The same news was received from other bodies found by me or others here and there in San Pedro, bodies that had once been children, men, women, though whoever had taken them to this hideous extreme seemed to enjoy making them all alike, without distinction of rank, sex, or age.

For three months we waited for the arrival of the ship, living together with the wild Indians of Puerto Caballos, hunting turtles with a certain bark craft called macoa, and driven to despair. When we finally captured the ship, we did not find what we were waiting for, as it had already been unloaded of whatever it carried of value, the great treasure advertised consisting only of fifty iron bars, a little paper, some containers of wine, and things of that sort, hardly important at all. Those bodies, tortured by some of our men, had lied to us.

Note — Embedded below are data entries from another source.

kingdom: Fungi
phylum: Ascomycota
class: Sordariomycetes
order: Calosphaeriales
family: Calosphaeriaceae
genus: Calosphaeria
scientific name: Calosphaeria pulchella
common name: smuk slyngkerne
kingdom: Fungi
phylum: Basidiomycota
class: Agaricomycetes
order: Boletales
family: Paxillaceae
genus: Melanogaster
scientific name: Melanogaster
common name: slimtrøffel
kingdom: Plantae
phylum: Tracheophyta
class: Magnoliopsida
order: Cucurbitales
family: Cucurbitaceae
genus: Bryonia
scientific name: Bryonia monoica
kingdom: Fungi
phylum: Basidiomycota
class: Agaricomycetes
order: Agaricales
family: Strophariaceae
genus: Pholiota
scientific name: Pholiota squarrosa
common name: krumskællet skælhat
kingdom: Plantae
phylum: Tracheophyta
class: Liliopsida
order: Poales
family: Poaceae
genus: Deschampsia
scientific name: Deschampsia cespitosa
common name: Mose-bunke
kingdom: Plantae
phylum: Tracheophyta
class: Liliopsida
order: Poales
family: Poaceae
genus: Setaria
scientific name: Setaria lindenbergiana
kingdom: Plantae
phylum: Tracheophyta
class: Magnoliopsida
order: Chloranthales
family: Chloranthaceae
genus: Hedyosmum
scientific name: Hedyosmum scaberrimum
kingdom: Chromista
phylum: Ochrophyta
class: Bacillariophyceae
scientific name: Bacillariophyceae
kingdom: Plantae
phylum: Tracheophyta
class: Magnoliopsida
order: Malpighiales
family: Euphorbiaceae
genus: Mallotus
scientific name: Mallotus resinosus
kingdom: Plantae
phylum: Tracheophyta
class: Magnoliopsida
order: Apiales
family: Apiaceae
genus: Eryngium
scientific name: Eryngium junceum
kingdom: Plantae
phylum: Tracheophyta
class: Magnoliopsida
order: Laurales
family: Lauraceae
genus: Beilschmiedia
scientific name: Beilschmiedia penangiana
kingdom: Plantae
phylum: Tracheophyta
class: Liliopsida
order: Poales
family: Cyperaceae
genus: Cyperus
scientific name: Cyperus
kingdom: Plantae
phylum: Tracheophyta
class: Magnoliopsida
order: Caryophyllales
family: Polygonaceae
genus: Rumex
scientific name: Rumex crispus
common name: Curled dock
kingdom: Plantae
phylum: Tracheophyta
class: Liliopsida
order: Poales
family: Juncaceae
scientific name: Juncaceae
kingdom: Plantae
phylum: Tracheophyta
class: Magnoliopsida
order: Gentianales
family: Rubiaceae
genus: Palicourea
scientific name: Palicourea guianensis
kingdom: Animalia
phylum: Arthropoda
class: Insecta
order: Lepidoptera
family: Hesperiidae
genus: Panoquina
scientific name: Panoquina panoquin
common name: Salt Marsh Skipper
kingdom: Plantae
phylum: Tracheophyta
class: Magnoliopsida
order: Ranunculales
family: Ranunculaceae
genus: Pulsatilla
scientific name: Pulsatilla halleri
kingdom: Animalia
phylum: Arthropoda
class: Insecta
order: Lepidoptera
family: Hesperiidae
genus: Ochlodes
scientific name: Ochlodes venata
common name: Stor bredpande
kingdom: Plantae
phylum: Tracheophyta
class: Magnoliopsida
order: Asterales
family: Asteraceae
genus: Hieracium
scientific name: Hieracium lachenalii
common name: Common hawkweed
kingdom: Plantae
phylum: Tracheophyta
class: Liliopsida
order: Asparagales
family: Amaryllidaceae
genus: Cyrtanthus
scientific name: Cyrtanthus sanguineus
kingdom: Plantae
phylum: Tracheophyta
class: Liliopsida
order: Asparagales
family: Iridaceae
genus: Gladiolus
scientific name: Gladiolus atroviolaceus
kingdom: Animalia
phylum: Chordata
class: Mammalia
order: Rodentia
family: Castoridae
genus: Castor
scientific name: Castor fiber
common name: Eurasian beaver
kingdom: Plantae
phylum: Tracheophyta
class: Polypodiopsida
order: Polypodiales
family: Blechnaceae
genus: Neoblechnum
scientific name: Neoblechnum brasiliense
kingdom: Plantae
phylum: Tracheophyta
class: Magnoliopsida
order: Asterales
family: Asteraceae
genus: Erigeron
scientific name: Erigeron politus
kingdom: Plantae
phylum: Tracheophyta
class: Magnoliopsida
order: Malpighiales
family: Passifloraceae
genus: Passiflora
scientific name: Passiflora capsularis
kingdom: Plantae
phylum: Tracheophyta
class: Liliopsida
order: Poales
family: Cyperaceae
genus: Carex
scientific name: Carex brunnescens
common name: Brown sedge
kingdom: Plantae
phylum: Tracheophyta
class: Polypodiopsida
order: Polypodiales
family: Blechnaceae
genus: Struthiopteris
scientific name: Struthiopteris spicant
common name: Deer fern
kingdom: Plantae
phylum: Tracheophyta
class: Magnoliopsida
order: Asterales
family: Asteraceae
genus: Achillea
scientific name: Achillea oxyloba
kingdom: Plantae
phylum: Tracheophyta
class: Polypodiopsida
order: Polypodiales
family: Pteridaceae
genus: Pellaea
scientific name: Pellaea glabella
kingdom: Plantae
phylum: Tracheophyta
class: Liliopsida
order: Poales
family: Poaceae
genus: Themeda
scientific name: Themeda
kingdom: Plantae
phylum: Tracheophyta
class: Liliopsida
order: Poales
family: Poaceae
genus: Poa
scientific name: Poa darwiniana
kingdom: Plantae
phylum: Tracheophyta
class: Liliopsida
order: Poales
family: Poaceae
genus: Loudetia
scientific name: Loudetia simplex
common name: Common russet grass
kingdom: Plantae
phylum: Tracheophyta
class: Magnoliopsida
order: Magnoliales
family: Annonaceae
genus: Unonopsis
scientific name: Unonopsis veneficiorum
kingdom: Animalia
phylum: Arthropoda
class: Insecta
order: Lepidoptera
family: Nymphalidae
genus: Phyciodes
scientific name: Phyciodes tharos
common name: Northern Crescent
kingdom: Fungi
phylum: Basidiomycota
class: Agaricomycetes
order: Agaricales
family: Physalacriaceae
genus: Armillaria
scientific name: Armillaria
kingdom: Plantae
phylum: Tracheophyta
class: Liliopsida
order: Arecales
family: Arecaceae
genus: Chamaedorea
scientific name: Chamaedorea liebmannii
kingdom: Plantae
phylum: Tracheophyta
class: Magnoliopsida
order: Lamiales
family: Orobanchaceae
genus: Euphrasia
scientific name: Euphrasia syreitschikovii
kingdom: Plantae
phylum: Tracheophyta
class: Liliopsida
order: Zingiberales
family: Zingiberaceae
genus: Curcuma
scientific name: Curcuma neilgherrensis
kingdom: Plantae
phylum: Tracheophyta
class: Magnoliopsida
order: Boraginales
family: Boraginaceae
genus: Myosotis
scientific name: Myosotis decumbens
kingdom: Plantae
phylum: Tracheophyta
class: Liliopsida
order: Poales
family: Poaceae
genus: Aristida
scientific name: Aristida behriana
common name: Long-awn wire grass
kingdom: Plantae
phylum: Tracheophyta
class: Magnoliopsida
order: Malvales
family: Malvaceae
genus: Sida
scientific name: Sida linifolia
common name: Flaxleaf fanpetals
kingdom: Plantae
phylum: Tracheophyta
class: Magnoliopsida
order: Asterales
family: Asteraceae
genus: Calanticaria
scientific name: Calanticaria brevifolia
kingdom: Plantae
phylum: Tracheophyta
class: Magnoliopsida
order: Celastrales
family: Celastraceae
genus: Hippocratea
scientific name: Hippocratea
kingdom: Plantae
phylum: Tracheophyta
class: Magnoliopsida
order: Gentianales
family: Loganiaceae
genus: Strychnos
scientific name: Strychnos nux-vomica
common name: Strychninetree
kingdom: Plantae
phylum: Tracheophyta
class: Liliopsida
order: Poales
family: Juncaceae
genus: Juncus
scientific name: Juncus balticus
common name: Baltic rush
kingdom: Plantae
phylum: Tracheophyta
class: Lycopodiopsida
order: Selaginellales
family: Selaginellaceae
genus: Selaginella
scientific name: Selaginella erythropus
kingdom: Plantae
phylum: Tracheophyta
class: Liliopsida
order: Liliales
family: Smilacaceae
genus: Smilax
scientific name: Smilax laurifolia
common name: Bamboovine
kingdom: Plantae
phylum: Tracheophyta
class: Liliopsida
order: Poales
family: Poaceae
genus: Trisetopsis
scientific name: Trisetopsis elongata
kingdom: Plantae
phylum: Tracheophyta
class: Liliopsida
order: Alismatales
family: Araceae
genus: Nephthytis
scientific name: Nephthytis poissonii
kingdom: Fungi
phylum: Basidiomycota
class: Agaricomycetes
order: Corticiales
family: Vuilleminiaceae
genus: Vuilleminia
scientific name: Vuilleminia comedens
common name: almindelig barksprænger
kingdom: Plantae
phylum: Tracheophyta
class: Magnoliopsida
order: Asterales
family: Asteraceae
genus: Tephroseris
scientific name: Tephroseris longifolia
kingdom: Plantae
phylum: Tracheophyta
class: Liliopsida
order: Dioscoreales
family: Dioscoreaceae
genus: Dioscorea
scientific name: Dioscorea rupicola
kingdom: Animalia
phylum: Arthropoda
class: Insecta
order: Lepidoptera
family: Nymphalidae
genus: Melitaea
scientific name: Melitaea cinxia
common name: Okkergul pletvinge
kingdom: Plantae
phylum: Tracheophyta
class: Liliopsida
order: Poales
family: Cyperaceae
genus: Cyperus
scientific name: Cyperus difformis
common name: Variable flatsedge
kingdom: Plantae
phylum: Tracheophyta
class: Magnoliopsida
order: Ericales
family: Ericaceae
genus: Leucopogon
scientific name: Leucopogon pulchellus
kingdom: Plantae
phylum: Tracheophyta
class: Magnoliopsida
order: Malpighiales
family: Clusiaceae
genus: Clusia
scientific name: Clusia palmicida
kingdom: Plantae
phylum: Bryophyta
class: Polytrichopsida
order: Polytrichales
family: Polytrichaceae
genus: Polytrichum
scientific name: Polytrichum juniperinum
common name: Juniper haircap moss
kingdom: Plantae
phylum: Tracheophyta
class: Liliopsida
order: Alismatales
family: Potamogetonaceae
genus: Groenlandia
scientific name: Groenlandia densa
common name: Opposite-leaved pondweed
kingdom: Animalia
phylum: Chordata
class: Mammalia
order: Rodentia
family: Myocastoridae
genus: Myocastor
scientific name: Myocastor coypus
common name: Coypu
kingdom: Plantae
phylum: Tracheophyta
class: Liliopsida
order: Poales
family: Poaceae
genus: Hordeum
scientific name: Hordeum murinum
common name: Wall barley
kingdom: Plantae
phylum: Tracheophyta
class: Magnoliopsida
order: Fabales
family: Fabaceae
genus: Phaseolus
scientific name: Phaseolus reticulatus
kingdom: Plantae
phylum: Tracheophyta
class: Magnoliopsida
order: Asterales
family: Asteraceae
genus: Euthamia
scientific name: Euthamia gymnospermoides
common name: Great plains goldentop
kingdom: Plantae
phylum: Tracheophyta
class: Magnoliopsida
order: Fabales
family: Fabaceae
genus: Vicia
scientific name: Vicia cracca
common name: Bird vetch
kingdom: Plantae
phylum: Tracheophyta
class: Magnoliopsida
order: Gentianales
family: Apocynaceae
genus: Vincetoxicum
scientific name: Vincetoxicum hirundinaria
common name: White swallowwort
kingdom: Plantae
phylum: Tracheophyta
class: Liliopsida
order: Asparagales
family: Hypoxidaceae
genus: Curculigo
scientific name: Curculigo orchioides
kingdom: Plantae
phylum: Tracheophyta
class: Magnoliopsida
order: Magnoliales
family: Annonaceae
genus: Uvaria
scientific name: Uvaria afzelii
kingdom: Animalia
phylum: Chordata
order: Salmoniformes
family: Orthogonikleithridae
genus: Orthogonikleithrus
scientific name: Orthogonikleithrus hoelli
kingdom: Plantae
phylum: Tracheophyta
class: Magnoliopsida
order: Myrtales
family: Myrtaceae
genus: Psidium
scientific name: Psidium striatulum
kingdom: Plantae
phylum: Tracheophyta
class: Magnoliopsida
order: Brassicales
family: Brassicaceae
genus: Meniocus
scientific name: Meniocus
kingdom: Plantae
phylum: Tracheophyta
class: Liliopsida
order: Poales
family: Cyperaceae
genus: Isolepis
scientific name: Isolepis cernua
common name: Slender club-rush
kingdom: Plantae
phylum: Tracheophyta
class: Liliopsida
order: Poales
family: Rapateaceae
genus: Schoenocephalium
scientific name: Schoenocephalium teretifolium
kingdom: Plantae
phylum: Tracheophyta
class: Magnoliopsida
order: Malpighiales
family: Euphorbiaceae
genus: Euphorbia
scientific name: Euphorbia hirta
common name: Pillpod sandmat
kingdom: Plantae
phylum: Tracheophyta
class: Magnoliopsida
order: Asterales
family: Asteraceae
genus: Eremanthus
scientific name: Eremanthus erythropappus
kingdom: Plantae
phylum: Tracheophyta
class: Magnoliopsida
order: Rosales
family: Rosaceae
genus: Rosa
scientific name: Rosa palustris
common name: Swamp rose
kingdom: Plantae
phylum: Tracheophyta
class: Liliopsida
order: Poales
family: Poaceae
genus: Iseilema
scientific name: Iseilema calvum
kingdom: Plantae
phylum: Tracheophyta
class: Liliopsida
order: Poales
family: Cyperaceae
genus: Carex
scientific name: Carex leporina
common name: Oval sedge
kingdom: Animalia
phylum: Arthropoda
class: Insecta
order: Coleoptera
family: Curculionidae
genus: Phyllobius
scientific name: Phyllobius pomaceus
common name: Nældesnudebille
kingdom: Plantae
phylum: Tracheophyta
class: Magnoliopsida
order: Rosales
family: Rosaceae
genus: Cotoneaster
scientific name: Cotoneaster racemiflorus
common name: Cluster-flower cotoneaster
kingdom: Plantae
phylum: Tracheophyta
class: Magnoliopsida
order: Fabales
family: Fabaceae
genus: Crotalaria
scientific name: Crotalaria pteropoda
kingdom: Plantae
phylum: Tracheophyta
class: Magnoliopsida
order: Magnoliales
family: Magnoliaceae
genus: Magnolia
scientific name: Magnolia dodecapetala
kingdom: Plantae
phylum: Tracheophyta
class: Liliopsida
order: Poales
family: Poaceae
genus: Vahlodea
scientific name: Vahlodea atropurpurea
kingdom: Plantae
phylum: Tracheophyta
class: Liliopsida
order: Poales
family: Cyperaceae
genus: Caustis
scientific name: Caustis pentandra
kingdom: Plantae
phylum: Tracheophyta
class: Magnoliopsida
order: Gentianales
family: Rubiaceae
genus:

After that attack, we gathered for a vote. L’Olonnais proposed that we make our way to Guatemala; the most disappointed of us, new to such exercises, had believed that pieces of eight could be plucked from the trees like pears, and now they left the company. Others, headed by Moses Van Wijn, returned to Tortuga, to continue under the orders of Pierre le Picard.

A few of us decided to follow L’Olonnais without knowing that we were voting to watch his ship run aground in the Gulf of Honduras, too big to slip through the ocean tides or up the river; and shortly afterward, in the islands called Las Perlas, it foundered on a sandbank, where we took it apart to rebuild it in the form of a longboat with which we thought our luck would change.

While we were tearing it down and reassembling it, concluding that here was labor enough for some time, we cultivated some fields, planting beans, Spanish wheat, bananas. And thus, during the five or six months we were in Las Perlas we ceased bearing any resemblance to pirates, so much so that we even kneaded bread and baked it in portable ovens.